* [À faire]:
1. Transcrivez, s'il vous plaît, tout le passage du texte choisi qui va de « Quand on parcourt » jusqu'à « desdites imperfections ? ».
2. Selon le texte choisi, à quelle date la lecture solennelle du décret a-t-elle eu lieu dans la salle ducale du Palais du Vatican ?

* [Texte choisi]:
--------------------
Le 18 novembre 1923 eut lieu dans la salle ducale au Palais du Vatican la cérémonie de lecture solennelle du Décret sur l'héroïcité des verus de la Vénérable Bernadette Soubirous. Cette Cause « intéresse l'univers catholique tout entier » à cause des rapports qui la rattachent au grand fait de Lourdes, et dans une lettre à ses diocésains Mgr. Chatelus, évêque de Nevers, déclare qu'elle est « particulièrement chère au Pape [ancien pélerin de Lourdes], qui en possède tous les détails et en désire le succès ».

Sur cette question : « Est-il bien établi, dans le cas et pour l'effet dont il s'agit, que les vertus théologales de Foi, d'Espérance et de Charité envers Dieu et le prochain, ainsi que les vertus cardinales de Prudence, de Justice, de Force et de Tempérance et leurs annexes, ont été pratiquées à un degré héroïque ? »

Quand on parcourt la vie de la Vénérable Servante de Dieu Sœur Marie-Bernard Soubirous - vie qui s'acheva dans le court espace de trente-cinq ans, - il est impossible, si on examine avec soin et jusque dans le détail la manière de vivre et d'agir de la Vénérable, de n'y pas rencontrer quelques imperfections ou défauts, mêlés aux actes des vertus chrétiennes. C'est pourquoi, afin d'être à même de porter sur la question posée un jugement exact, deux points, semble-t-il, sont à élucider et à résoudre. Premièrement : La preuve de l'héroïcité des vertus pratiquées par Soeur Marie-Bernard ressort-elle suffisamment et légitimement des faits ? Deuxièmement : Cette preuve ne souffre-t-elle aucun préjudice de la présence desdites imperfections ?
--------------------
* [Lignes de données]:
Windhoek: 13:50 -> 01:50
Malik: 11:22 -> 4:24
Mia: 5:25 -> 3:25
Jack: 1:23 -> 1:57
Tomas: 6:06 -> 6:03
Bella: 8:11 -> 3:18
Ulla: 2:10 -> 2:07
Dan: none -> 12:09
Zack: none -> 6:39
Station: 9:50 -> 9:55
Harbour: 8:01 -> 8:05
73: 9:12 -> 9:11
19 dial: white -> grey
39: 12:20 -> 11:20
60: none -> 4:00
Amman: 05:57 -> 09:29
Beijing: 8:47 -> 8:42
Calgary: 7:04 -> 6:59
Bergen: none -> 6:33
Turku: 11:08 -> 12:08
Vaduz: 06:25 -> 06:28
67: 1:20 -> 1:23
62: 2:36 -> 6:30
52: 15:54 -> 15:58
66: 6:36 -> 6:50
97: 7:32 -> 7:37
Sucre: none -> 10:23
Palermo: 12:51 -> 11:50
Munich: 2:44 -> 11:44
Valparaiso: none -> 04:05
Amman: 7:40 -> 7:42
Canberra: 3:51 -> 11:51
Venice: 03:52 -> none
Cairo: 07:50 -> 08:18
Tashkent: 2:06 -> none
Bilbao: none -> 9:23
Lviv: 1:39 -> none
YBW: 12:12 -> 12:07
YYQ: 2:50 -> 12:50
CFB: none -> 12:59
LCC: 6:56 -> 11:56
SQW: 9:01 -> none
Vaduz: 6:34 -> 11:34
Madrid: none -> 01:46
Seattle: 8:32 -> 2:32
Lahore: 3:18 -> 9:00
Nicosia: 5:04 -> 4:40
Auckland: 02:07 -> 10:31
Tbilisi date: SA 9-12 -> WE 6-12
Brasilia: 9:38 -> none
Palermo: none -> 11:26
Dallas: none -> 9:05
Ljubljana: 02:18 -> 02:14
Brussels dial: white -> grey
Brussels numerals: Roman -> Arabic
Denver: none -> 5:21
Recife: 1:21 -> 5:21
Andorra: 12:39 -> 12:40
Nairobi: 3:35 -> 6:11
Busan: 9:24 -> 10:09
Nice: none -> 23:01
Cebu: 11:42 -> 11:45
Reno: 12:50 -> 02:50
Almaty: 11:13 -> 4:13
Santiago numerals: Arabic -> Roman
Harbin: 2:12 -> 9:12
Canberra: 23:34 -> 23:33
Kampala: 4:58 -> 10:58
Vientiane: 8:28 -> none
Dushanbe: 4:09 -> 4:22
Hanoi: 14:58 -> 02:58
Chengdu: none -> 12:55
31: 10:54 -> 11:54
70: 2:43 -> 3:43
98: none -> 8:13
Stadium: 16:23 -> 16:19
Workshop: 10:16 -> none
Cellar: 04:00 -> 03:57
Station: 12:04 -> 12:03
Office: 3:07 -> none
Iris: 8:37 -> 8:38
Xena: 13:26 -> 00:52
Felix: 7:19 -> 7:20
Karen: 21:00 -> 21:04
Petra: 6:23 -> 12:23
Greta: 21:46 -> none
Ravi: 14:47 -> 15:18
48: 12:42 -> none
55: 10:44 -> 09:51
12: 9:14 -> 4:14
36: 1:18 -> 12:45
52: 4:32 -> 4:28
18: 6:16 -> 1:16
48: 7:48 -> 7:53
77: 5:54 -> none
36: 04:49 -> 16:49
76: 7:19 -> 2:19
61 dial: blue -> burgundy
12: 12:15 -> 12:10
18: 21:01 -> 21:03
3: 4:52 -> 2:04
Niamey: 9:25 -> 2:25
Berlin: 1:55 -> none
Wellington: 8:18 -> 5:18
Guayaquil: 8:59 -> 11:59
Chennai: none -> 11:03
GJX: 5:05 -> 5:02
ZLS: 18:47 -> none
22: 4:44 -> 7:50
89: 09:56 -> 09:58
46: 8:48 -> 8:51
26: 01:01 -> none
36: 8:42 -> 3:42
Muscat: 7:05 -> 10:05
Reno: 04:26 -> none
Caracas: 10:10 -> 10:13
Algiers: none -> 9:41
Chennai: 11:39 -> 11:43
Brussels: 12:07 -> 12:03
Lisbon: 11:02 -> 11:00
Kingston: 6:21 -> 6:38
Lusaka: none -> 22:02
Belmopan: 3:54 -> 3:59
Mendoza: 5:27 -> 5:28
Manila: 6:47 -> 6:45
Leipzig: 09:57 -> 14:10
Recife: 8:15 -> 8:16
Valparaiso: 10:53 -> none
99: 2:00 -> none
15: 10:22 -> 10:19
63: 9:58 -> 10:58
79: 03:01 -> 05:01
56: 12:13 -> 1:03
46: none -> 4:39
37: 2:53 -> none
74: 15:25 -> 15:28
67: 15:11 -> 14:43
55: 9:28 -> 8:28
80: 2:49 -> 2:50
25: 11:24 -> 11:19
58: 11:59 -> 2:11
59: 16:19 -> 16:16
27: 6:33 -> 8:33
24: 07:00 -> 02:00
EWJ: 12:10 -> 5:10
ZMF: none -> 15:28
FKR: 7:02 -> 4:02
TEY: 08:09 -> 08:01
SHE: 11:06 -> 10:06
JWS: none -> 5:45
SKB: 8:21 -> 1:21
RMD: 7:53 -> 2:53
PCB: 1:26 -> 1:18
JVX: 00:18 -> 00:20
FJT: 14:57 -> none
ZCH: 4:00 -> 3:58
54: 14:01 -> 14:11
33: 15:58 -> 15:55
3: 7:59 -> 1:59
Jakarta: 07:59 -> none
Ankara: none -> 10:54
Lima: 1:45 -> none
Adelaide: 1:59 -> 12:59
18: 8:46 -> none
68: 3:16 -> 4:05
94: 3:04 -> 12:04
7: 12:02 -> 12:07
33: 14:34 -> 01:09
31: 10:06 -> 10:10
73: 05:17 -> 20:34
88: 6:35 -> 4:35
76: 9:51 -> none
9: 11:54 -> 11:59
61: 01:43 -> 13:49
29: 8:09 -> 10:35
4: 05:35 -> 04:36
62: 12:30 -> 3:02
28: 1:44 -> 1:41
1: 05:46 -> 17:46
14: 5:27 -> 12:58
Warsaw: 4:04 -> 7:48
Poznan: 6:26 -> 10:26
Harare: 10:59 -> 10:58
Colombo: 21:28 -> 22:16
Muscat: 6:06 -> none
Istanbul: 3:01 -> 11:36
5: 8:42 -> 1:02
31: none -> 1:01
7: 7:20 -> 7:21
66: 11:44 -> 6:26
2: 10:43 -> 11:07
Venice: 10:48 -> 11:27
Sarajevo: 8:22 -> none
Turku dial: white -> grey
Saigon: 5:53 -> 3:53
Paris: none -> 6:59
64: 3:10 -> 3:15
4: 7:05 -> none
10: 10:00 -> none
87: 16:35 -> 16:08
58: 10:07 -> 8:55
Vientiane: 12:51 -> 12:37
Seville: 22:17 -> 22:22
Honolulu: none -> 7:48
--------------------
* [Réponses]:
1.
Quand on parcourt la vie de la Vénérable Servante de Dieu Sœur Marie-Bernard Soubirous - vie qui s'acheva dans le court espace de trente-cinq ans, - il est impossible, si on examine avec soin et jusque dans le détail la manière de vivre et d'agir de la Vénérable, de n'y pas rencontrer quelques imperfections ou défauts, mêlés aux actes des vertus chrétiennes. C'est pourquoi, afin d'être à même de porter sur la question posée un jugement exact, deux points, semble-t-il, sont à élucider et à résoudre. Premièrement : La preuve de l'héroïcité des vertus pratiquées par Soeur Marie-Bernard ressort-elle suffisamment et légitimement des faits ? Deuxièmement : Cette preuve ne souffre-t-elle aucun préjudice de la présence desdites imperfections ?

2. Le 18 novembre 1923.